Even better are my friends at Wilson. Not only are they awesome and fun to hang out with, but among them is a girl who gets straight A's in her four AP classes, takes Chinese in her free time and is fluent in Spanish. Another friend got a perfect score on the SAT. (Suddenly, my scholarly achievements don't look so impressive.)

But that's beside the point. More important, I can walk down the hallway by myself without feeling like I'm going to get mugged or whatever people out there are saying is happening at my school.

Wilson is my school, my second home, and seeing articles describing it as a battlefield makes me think, "Huh? My school?" And then I read about two girls from my recreational soccer team, whose parents would rather pay $13,627 a year to send them to a Montgomery County school than send them for free to Wilson ["D.C. Parents Look Outside the Box for Public Education," Metro, March 31]. And then, after all of this, I went online and saw all the comments posted under Colbert I. King's March 29 column, and half of them said horrible, downright racist things about my classmates.
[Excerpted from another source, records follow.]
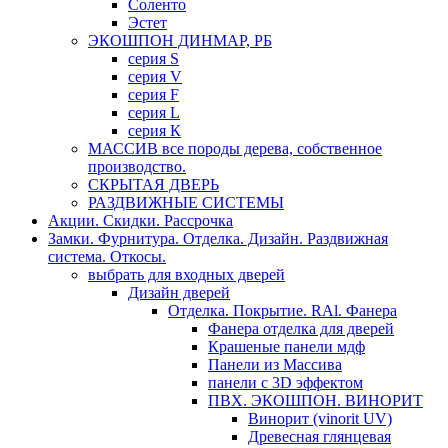
Соленто
Эстет
ЭКОШПОН ДИНМАР, РБ
серия S
серия V
серия F
серия L
серия К
МАССИВ все породы дерева, собственное
производство.
СКРЫТАЯ ДВЕРЬ
РАЗДВИЖНЫЕ СИСТЕМЫ
Акции. Скидки. Рассрочка
Замки. Фурнитура. Отделка. Дизайн. Раздвижная
система. Откосы.
выбрать для входных дверей
Дизайн дверей
Отделка. Покрытие. RAl. Фанера
Фанера отделка для дверей
Крашеные панели мдф
Панели из Массива
панели с 3D эффектом
ПВХ. ЭКОШПОН. ВИНОРИТ
Винорит (vinorit UV)
Древесная глянцевая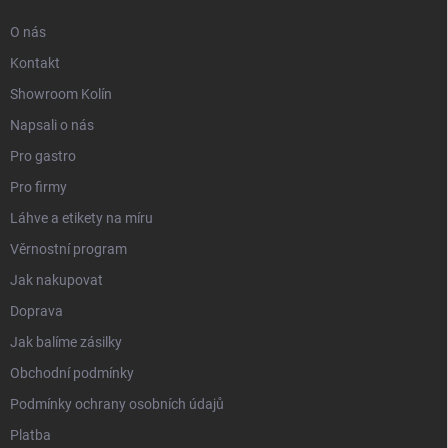
O nás
Kontakt
Showroom Kolín
Napsali o nás
Pro gastro
Pro firmy
Láhve a etikety na míru
Věrnostní program
Jak nakupovat
Doprava
Jak balíme zásilky
Obchodní podmínky
Podmínky ochrany osobních údajů
Platba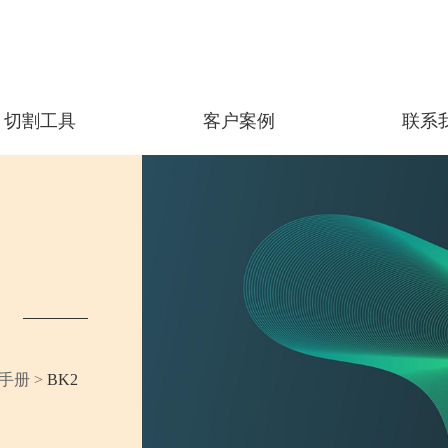
切割工具
客户案例
联系
手册
>
BK2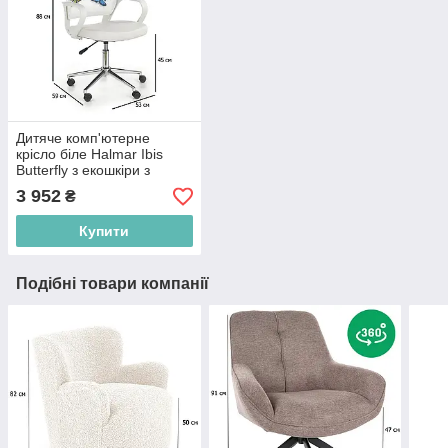
Дитяче комп'ютерне
крісло біле Halmar Ibis
Butterfly з екошкіри з
підлокітниками для дому
3 952
₴
Купити
Подібні товари компанії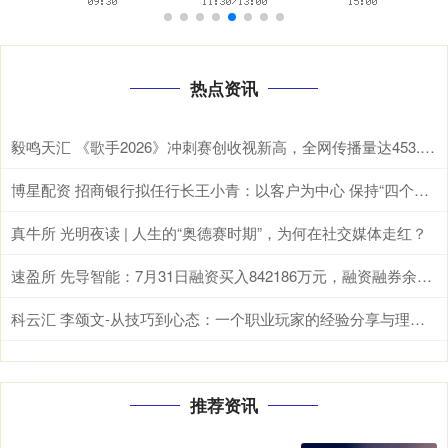
热点资讯
毅鸣天汇 《歌手2026》冲刺赛创收视新高，全网传播量达453.9亿次
博星配资 招商银行拟任行长王小青：以客户为中心 保持“四个定力”
真牛所 光明夜读 | 人生的“奥德赛时期”，为何在社交媒体走红？
速盈所 先导智能：7月31日融资买入842186万元，融资融券余额1208亿元
科云汇 李颂文-从技巧到心态：一个职业玩家的经验分享与理性建议_策略_局势_胜率
推荐资讯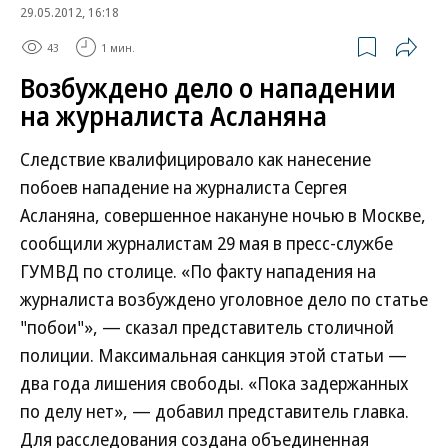
29.05.2012, 16:18
43
1 мин.
Возбуждено дело о нападении
на журналиста Асланяна
Следствие квалифицировало как нанесение
побоев нападение на журналиста Сергея
Асланяна, совершенное накануне ночью в Москве,
сообщили журналистам 29 мая в пресс-службе
ГУМВД по столице. «По факту нападения на
журналиста возбуждено уголовное дело по статье
"побои"», — сказал представитель столичной
полиции. Максимальная санкция этой статьи —
два года лишения свободы. «Пока задержанных
по делу нет», — добавил представитель главка.
Для расследования создана объединенная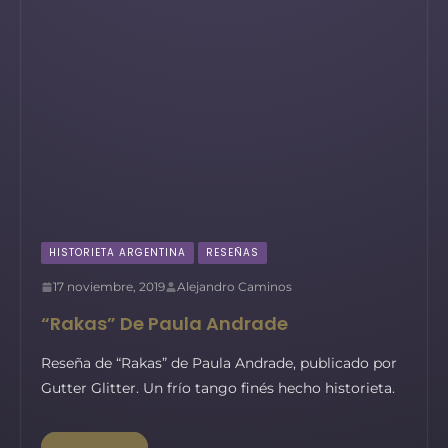
HISTORIETA ARGENTINA
RESEÑAS
17 noviembre, 2019
Alejandro Caminos
“Rakas” De Paula Andrade
Reseña de “Rakas” de Paula Andrade, publicado por
Gutter Glitter. Un frío tango finés hecho historieta.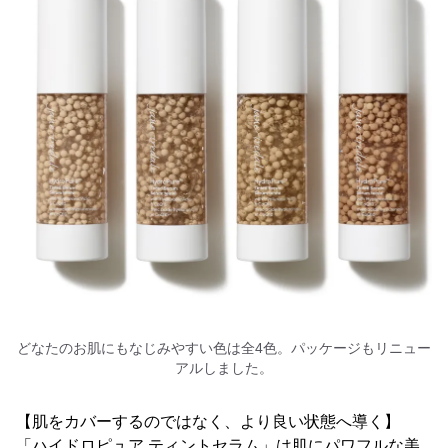
どなたのお肌にもなじみやすい色は全4色。パッケージもリニュー
アルしました。
【肌をカバーするのではなく、より良い状態へ導く】
「ハイドロピュア ティントセラム」は肌にパワフルな美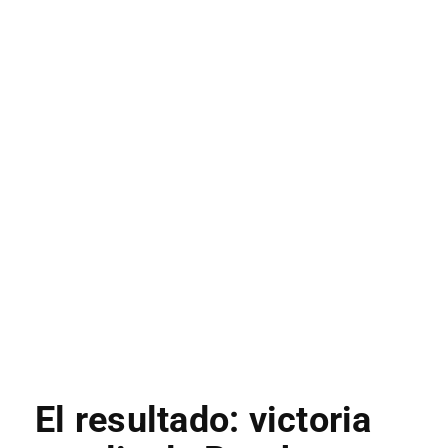
El resultado: victoria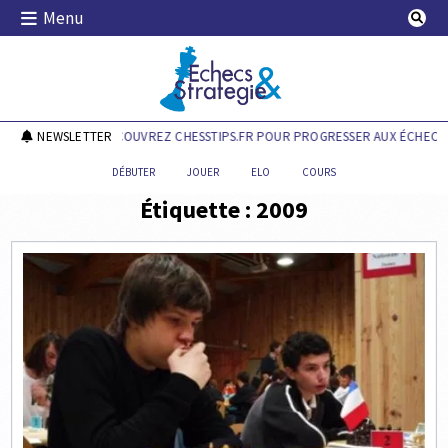
Skip
Menu
to
content
Echecs & Stratégie
NEWSLETTER
DÉCOUVREZ CHESSTIPS.FR POUR PROGRESSER AUX ÉCHECS !
DÉBUTER
JOUER
ELO
COURS
Étiquette :
2009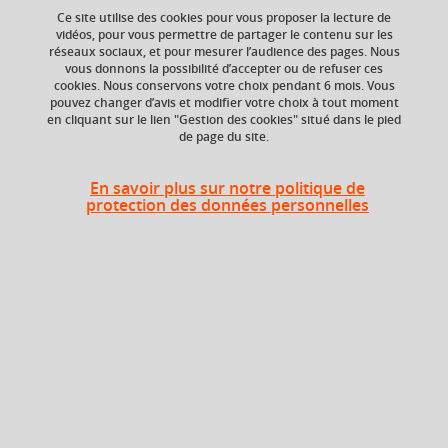
Ce site utilise des cookies pour vous proposer la lecture de
vidéos, pour vous permettre de partager le contenu sur les
réseaux sociaux, et pour mesurer l’audience des pages. Nous
vous donnons la possibilité d’accepter ou de refuser ces
ECTS
Composante
cookies. Nous conservons votre choix pendant 6 mois. Vous
9 crédits
Faculté d'Economie de
pouvez changer d’avis et modifier votre choix à tout moment
Grenoble (FEG)
en cliquant sur le lien "Gestion des cookies" situé dans le pied
de page du site.
En savoir plus sur notre politique de
Période
protection des données personnelles
Semestre 1
Liste des enseignements
Analyse économique 1
6 crédits
Questions économiques
3 crédits
contemporaines 1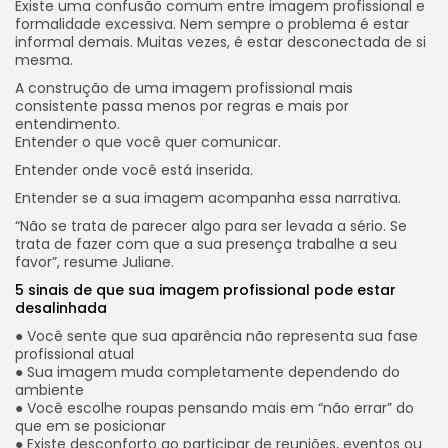
Existe uma confusão comum entre imagem profissional e
formalidade excessiva. Nem sempre o problema é estar
informal demais. Muitas vezes, é estar desconectada de si
mesma.
A construção de uma imagem profissional mais
consistente passa menos por regras e mais por
entendimento.
Entender o que você quer comunicar.
Entender onde você está inserida.
Entender se a sua imagem acompanha essa narrativa.
“Não se trata de parecer algo para ser levada a sério. Se
trata de fazer com que a sua presença trabalhe a seu
favor”, resume Juliane.
5 sinais de que sua imagem profissional pode estar
desalinhada
● Você sente que sua aparência não representa sua fase
profissional atual
● Sua imagem muda completamente dependendo do
ambiente
● Você escolhe roupas pensando mais em “não errar” do
que em se posicionar
● Existe desconforto ao participar de reuniões, eventos ou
So I'm mad. I believe that Wilson is the kind of place that can change the social divide we have in America. There are kids from all over the place in this school, affluent and lower-income; the kids who get into Princeton and the kids who end up dropping out of school. We should embrace this kind of integration, not attempt to reverse it.

An African American teammate of mine on the girl's track team once told me, "I hate, hate the stereotypes. It's the worst thing ever." And she's completely right. So let's not stereotype Wilson High.